Friday, February 18, 2011

Cooking under the influence.

Red was away for work this week, so once again I was left to entertain myself. I didn’t burn the house down, but I did decide to combine two activities that are usually better done solo: cooking and boozing.

On the menu was Appetite for Reduction’s Potato-Spinach Curry. But first, allow me to issue a brief PSA: Finish all your chopping before you start drinking. Safety first, darlings.

What was I drinking, you ask? Oh, I had a few bottles of Sam Adams in the fridge. My girl Liz came over the other night, and we went out for sushi and then came back for some frosty adult beverages. West Coast, do you have the deliciousness that is Sam Adams? You probably do, but I don’t want to fall into the East-Coast trap of thinking we’re the center of the known universe. Anyway, it’s mighty fine beer and I enjoyed it as I cooked.

This is a delicious curry that comes together very easily. As Isa notes, it’s extra-fun because you get to pop the mustard seeds at the beginning. Dodging the little bastards as they tried to escape the pot challenged my coordination, but it does that even without an assist from my friend Sam. Once you manage to corral your mustard seeds (now toasty and even more delicious), the rest is a snap. What am I telling you this for? You’ve probably made hundreds of curries.

I did tweak the recipe a little. It called for a pound of frozen spinach, but we only had a 10-oz. bag in the freezer. So I used that, then added a few handfuls of fresh baby spinach. The hippie grocery only had russet potatoes (no Yukon gold), but I couldn’t tell the difference. And I have an irrational dislike of chopping tomatoes, so I used a 14-oz. can instead of the two fresh tomatoes listed. Also, I had a few scraps of tofu hanging around from another recipe, so I added those too. Still, for all that, I think the finished product was pretty close to the original.

Data records ->
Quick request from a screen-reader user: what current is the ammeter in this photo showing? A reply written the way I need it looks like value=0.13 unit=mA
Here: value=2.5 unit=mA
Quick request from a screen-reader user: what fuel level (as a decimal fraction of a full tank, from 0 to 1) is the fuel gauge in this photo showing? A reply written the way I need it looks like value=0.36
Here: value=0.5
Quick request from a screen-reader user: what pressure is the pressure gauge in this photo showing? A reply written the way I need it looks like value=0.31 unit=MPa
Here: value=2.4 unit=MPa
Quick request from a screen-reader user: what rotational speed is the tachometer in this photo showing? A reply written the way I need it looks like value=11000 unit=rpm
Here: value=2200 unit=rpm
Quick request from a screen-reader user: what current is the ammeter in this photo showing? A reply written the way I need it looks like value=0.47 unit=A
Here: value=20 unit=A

* * *

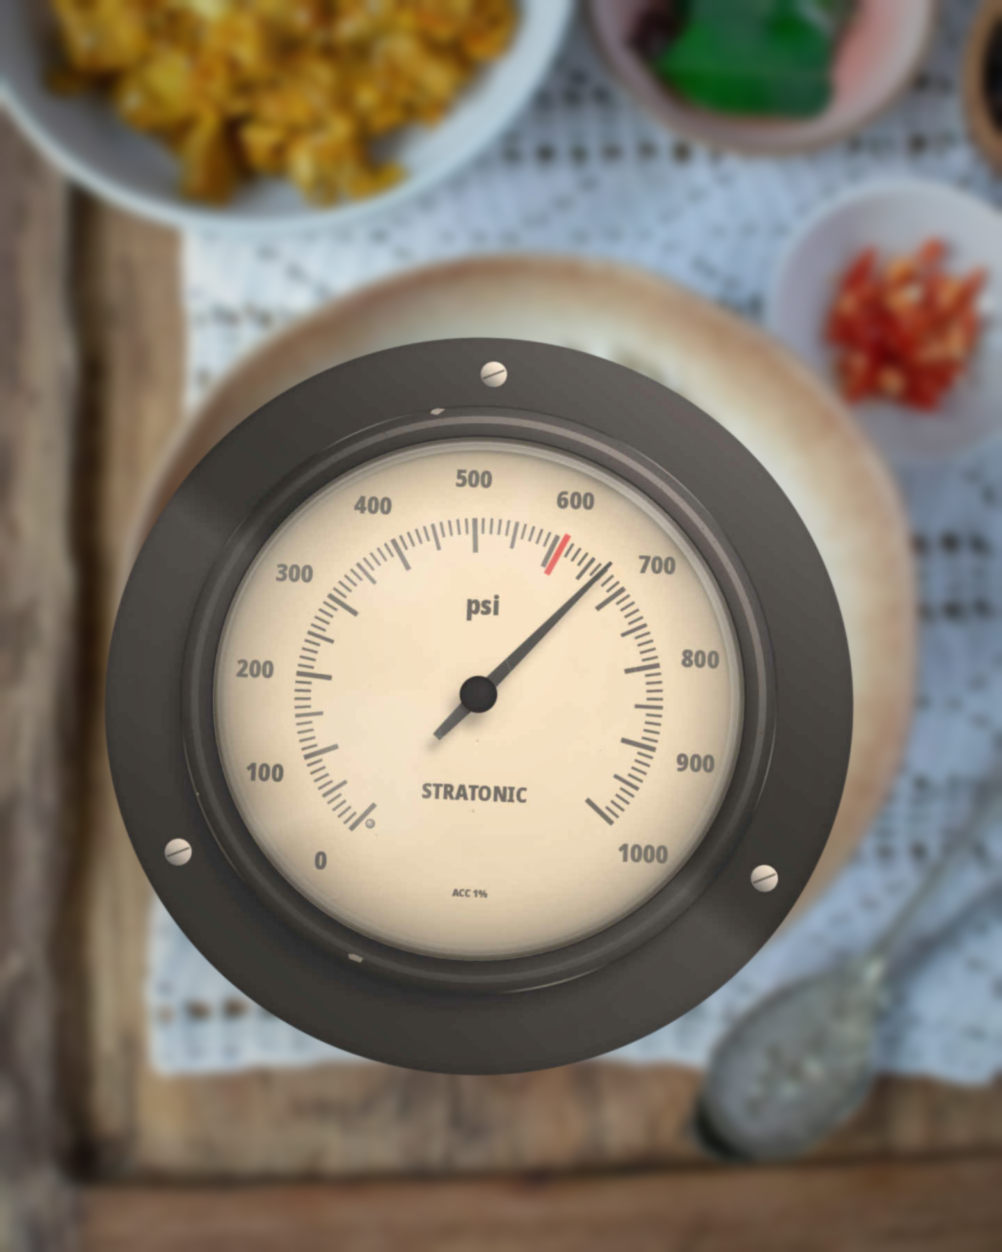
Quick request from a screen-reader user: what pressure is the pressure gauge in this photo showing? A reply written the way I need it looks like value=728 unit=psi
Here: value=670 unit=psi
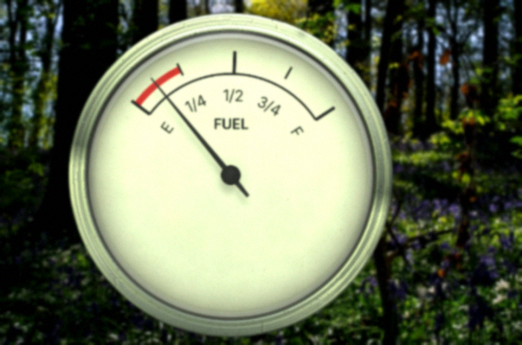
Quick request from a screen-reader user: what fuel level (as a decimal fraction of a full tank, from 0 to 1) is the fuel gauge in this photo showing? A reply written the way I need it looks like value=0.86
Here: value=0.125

Exercise instructions ->
1. Answer these from the blog post about cooking curry:
(a) What brand of beer was in the fridge?
(b) What kind of potatoes did the hippie grocery have?
(c) What replaced the two fresh tomatoes the recipe listed?
2. Could you write what comes next in the blog post about cooking curry, picking up right after its final sentence?

Results in order ->
1.
(a) Sam Adams.
(b) Russet potatoes.
(c) A 14-oz. can of tomatoes.

2.
While the curry was simmering, it occurred to me that what I really wanted was chocolate. I wanted chocolate bad. I started scouring cookbooks and cupboards to see if I had enough of anything to make brownies, or half-assed cookies, or anything. Surprise: I didn’t. No chocolate chips, and only a measly quarter-cup of cocoa powder. Oh, the humanity. I had a fresh chocolate bar in the fridge, but I wasn’t feeling creative enough to smash it into chips or grind it into powder—besides, we all know that would have been a really bad idea. And I was psyched to get baking.

I did, however, have plenty of peanut butter. Jars full of it. Therefore, I would have peanut butter cookies. Red called me at that point, and I (drunkenly) hollered that there would be peanut butter cookies when he came home. I imagine that his dining companions were amused.

I ate a little bit of the curry (trying to save room for the cookies-to-be), then switched to wine. It seemed classier. I gathered the ingredients for Vegan with a Vengeance’s Crispy Peanut Butter Cookies and got to work. With only eight ingredients, how hard could it be? Clearly, this recipe was made with drunk bakers in mind.

I’m gonna cut to the chase: Sweet God Almighty, what a horrible failure these cookies were. I know you’re thinking, “Of course they sucked, you stupid lush. You probably added vinegar instead of oil.” No, I swear to you, it wasn’t me. I did everything right. I hopped on the PPK to check it out, and I am far from the only person to have had piss-poor results with these cookies.

After 12 minutes in the oven, I checked them. Too soft. Three more minutes. Still too soft. Three more. Not working. Grumpily, I set the timer for a final five minutes, determining that those cookies would be done or there would be hell to pay. After a grand total of twice the recommended baking time, they were still mushy and crumbly—the mere touch of a spatula made them fall apart. Their bottoms were also mildly scorched. I didn’t bother transferring them to the rack to cool, but after a few minutes, I took a nibble of one anyway.

It wasn’t good. Still, my anticipation had been building for a few hours, and I really wanted dessert. I placed three of the misbegotten cookies into a bowl, then poured chocolate syrup over them in an attempt to salvage a sugar high.

It will not surprise you to learn that the chocolate syrup resented being dragged into this atrocity, and refused to help the cookies taste better. I sadly sipped my wine and texted Red to say that both Leonard Nimoy and Stephen Root had cameos on TNG that evening. (Aside: I adore them both, and I think Nimoy looks like he’d give an excellent hug, but I find myself channeling Root’s Office Space character Milton more often than I do Mr. Spock. I’m working on it.)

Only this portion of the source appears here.